Arrested with Tanenzapf were eight of his associates, including one Alexander George Johannides, who, listed by Pathe as recipient of large payments for "inventions," told police he had never invented anything. Because of the long interval between Pathe's bankruptcy and the disclosure of its president's business technique, and because Pathe's Tanenzapf had often entertained members of the Chamber of Deputies at dinners and previews, the French press promptly scented another Stavisky scandal.
In Hollywood, where--contrary to general belief--night clubs rarely flourish, famed Earl Carroll last week opened the most elaborate cabaret-theatre-restaurant on the West Coast, equipped with almost an acre of floor space, patent-leather ceiling, two concentric revolving stages.

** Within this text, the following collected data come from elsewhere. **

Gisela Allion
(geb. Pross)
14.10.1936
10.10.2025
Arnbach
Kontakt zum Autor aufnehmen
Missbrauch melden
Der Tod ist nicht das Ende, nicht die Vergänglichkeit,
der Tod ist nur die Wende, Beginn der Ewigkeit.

Present at the gala premiere were a quorum of Hollywood actresses, cinema celebrities like Darryl Zanuck, Jack Warner, Cecil B. DeMille, who had paid $1,000 each for "lifetime" cover charges, permission to sit in an "inner circle." Chunks of scenery fell down, the show was an hour late, the revolving stages failed to turn properly, microphones went dead, a disappearing platform jerked the prima donna out of sight during one of her songs, and a waiter dropped a trayful of dishes during a dance spectacle. Hollywood pronounced the opening a success.
In Manhattan, U. S. District Court Judge Vincent L. Leibell ordered Loews Inc. and three subsidiaries to pay Authors Edward Sheldon and Margaret Ayer Barnes $532,153 for plagiarizing their play Dishonored Lady, produced in 1930, in the picture Letty Lynton, produced in 1932.

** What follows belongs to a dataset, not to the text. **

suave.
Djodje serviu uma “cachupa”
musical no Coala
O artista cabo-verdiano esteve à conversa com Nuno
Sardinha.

Extras, according to Hollywood's Central Casting Corp., had a bad year in 1938. Total extra jobs for the year were 256,336 --approximately 40,000 less than last year. Despite a 10% pay raise, extras' total pay was $2,500,000, against $3,000,000 last year.
* Not connected with its onetime U. S. associates, Pathe Film Corp. and Pathe News, Inc., which became a subsidiary of RKO in 1931. Both stem from Pathe Exchange, Inc., founded in U. S. by Charles Pathe in 1914.